**Exercise input**
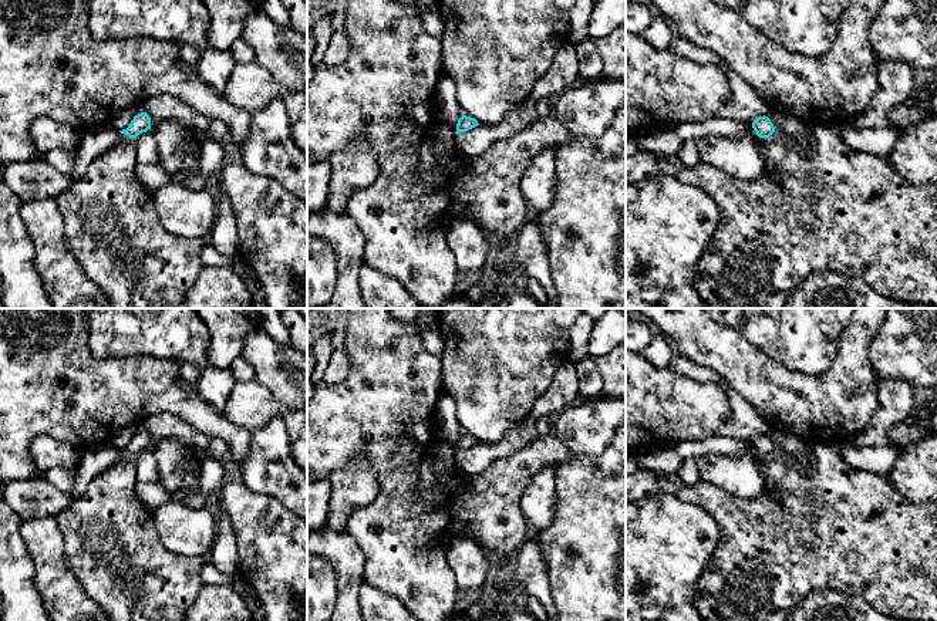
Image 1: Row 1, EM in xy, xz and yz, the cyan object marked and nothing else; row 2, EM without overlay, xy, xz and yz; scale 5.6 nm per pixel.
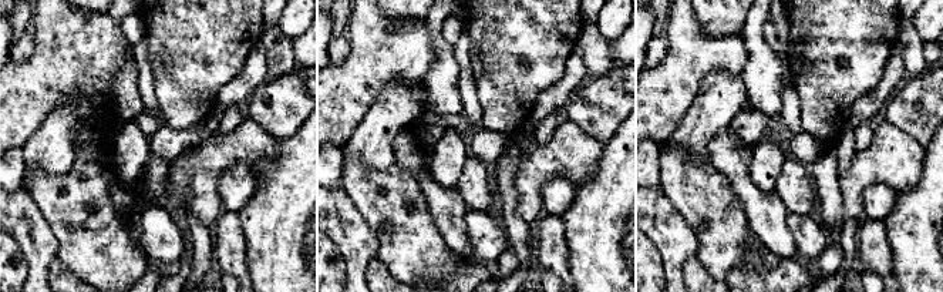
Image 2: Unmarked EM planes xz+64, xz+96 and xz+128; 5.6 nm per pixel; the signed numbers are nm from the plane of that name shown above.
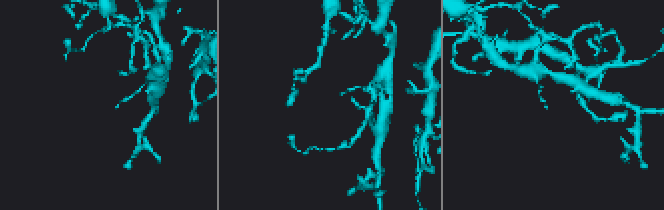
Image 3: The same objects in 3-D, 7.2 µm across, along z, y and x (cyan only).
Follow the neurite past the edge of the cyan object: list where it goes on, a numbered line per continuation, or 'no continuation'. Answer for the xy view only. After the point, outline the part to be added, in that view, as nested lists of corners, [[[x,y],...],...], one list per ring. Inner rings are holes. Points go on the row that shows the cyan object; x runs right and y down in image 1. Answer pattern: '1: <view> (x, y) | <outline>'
1: xy (94, 142) | [[[112,124],[82,131],[81,144],[70,172],[71,179],[77,180],[88,169],[92,159],[104,153],[108,148],[128,139],[129,136],[121,134]]]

**Task details**
Everything from the top line of the data down to and including the line with "Image 3: The" is to be copied, except the pictures.

**Result below**
Image 1: Row 1, EM in xy, xz and yz, the cyan object marked and nothing else; row 2, EM without overlay, xy, xz and yz; scale 5.6 nm per pixel.
Image 2: Unmarked EM planes xz+64, xz+96 and xz+128; 5.6 nm per pixel; the signed numbers are nm from the plane of that name shown above.
Image 3: The same objects in 3-D, 7.2 µm across, along z, y and x (cyan only).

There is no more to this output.